Activity: Within the entries below, find each line containing the word "back" and copy it.

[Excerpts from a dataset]
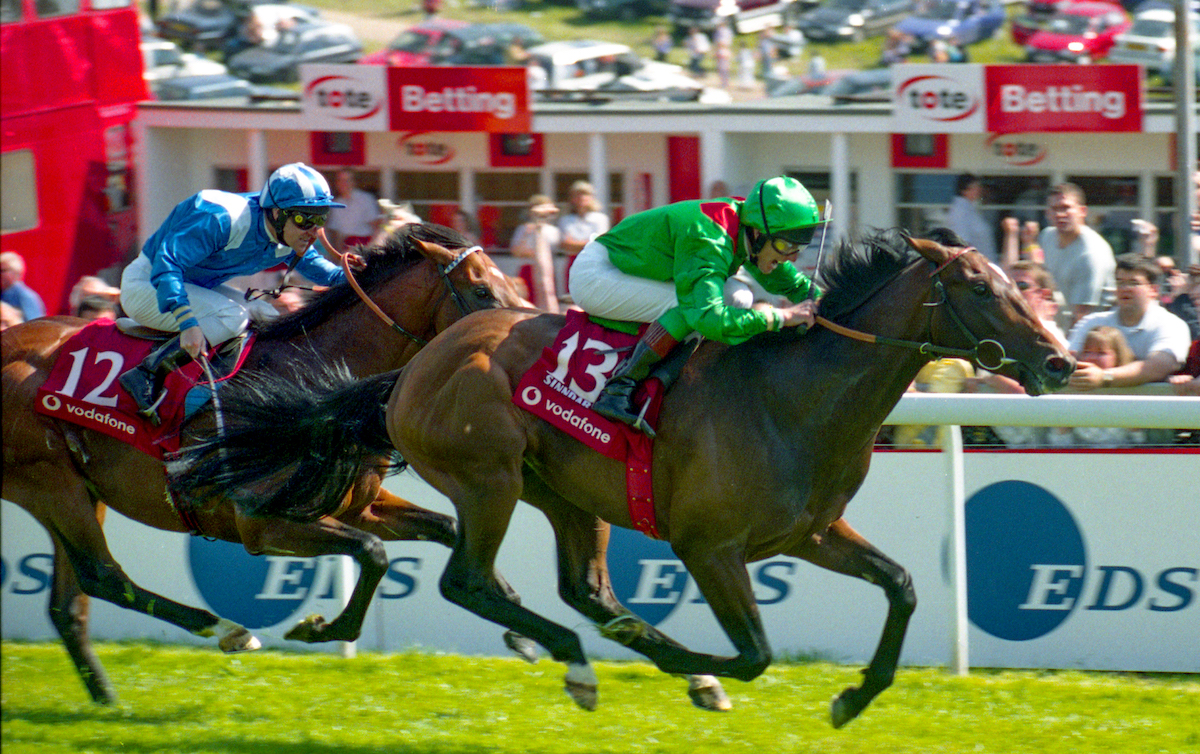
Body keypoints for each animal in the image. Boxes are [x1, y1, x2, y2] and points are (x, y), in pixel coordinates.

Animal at [2, 220, 530, 705]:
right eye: (482, 289)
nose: (520, 338)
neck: (311, 387)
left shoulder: (359, 505)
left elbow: (446, 529)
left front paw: (515, 623)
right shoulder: (260, 521)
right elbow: (372, 552)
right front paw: (319, 629)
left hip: (81, 488)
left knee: (70, 603)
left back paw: (108, 698)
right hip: (50, 482)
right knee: (103, 575)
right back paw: (225, 630)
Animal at [171, 228, 1080, 725]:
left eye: (1016, 280)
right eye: (977, 287)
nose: (1062, 362)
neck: (795, 395)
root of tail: (413, 367)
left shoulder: (811, 531)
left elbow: (901, 586)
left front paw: (853, 698)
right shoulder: (709, 547)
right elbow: (754, 653)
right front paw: (703, 671)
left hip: (570, 494)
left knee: (583, 589)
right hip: (490, 476)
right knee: (472, 580)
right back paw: (584, 661)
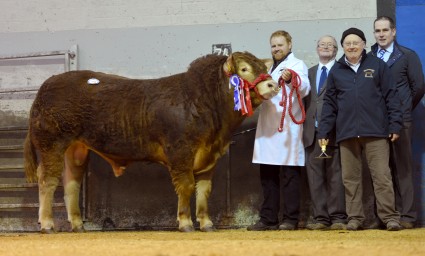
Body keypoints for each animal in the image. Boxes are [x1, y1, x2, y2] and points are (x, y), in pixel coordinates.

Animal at [24, 51, 280, 233]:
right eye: (244, 69)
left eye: (263, 68)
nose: (273, 84)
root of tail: (46, 87)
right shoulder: (180, 151)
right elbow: (186, 186)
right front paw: (185, 223)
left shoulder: (209, 156)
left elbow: (204, 190)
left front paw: (206, 223)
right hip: (51, 144)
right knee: (47, 181)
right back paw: (47, 224)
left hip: (76, 150)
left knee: (71, 184)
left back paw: (77, 225)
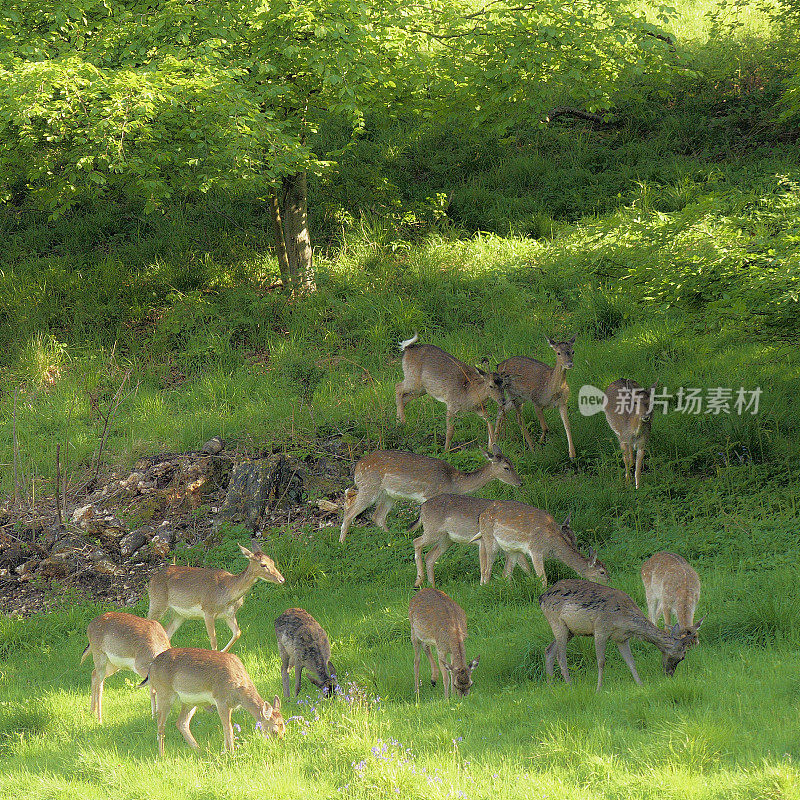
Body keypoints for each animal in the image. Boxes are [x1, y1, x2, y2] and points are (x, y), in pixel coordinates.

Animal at [142, 648, 286, 752]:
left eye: (284, 728)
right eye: (274, 730)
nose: (279, 743)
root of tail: (151, 668)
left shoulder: (229, 705)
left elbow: (226, 727)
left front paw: (225, 751)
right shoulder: (221, 700)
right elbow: (228, 728)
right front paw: (231, 753)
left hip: (189, 702)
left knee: (181, 723)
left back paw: (199, 751)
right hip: (164, 693)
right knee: (160, 726)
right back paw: (161, 755)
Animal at [147, 540, 284, 652]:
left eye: (272, 561)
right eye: (263, 564)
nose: (281, 579)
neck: (227, 593)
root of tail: (151, 580)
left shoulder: (229, 614)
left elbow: (238, 632)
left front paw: (223, 652)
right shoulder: (208, 610)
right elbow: (213, 640)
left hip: (179, 614)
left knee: (166, 632)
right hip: (157, 602)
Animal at [340, 444, 520, 544]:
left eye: (512, 463)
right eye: (506, 467)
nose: (520, 482)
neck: (453, 483)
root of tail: (357, 467)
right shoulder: (430, 495)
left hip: (388, 494)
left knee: (377, 516)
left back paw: (392, 538)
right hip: (370, 486)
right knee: (350, 512)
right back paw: (342, 542)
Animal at [466, 500, 608, 588]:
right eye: (602, 572)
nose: (609, 582)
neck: (551, 545)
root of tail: (481, 515)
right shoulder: (536, 550)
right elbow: (543, 578)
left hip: (513, 550)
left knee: (505, 574)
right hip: (489, 539)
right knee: (486, 570)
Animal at [536, 580, 700, 692]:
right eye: (683, 656)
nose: (669, 675)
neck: (625, 619)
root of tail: (541, 598)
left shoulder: (621, 638)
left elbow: (631, 662)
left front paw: (640, 684)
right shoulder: (600, 629)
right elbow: (601, 662)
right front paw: (598, 689)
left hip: (570, 631)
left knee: (549, 649)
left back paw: (550, 686)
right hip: (557, 623)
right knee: (561, 656)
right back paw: (570, 685)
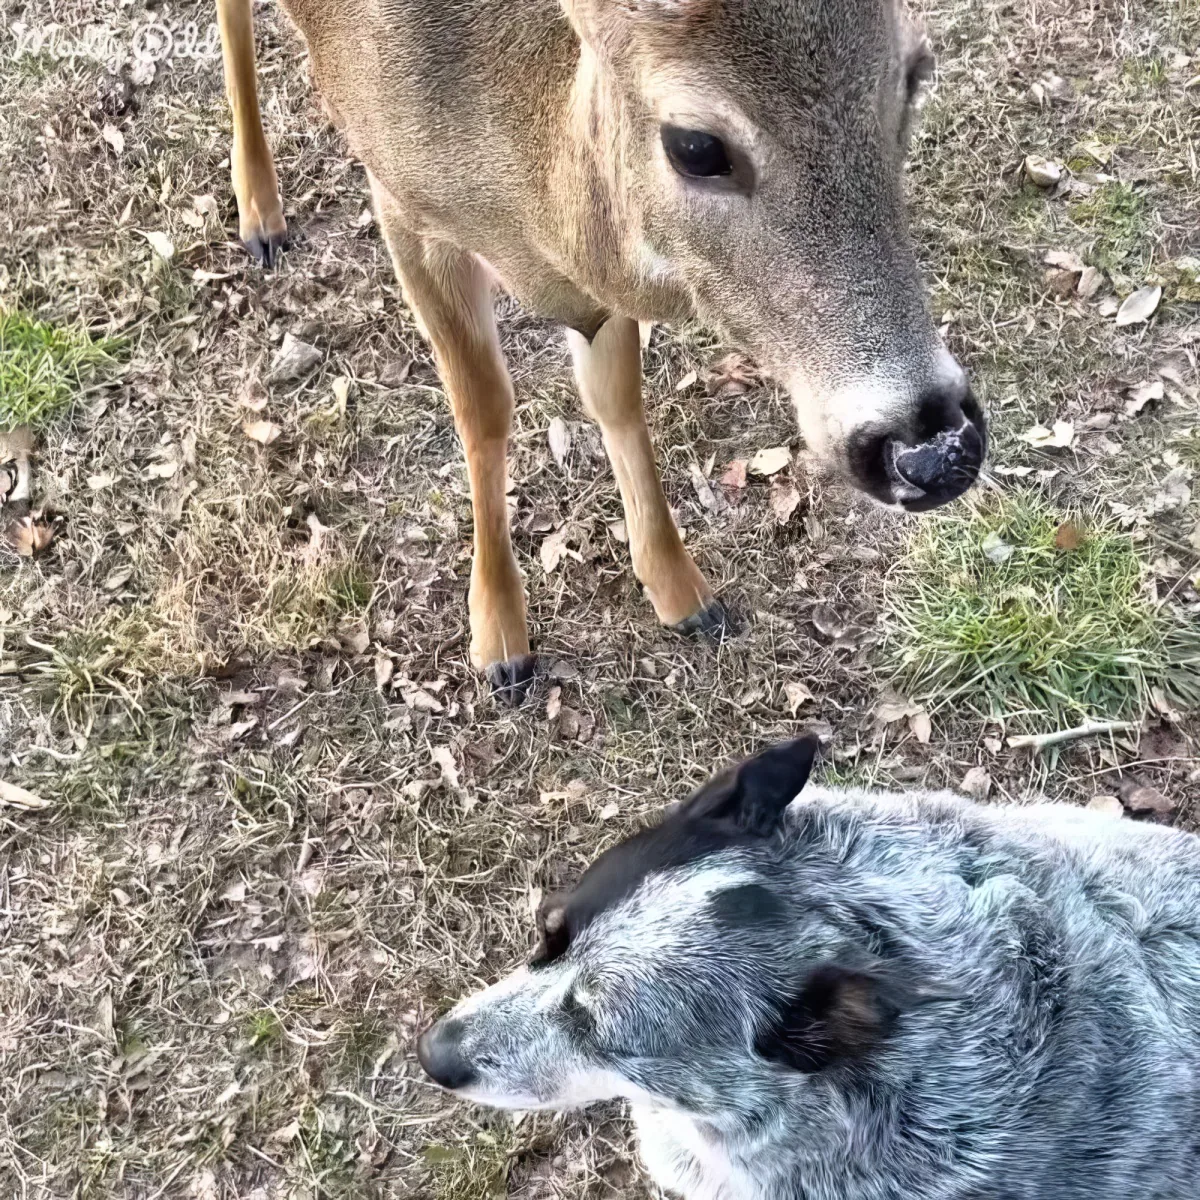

Solution for this problem:
left back paw: (108, 698)
right back paw: (225, 630)
right back paw: (584, 661)
right back paw: (47, 224)
left back paw: (77, 225)
left back paw: (199, 751)
right back paw: (161, 755)
left back paw: (392, 538)
right back paw: (342, 542)
left back paw: (550, 686)
right back paw: (570, 685)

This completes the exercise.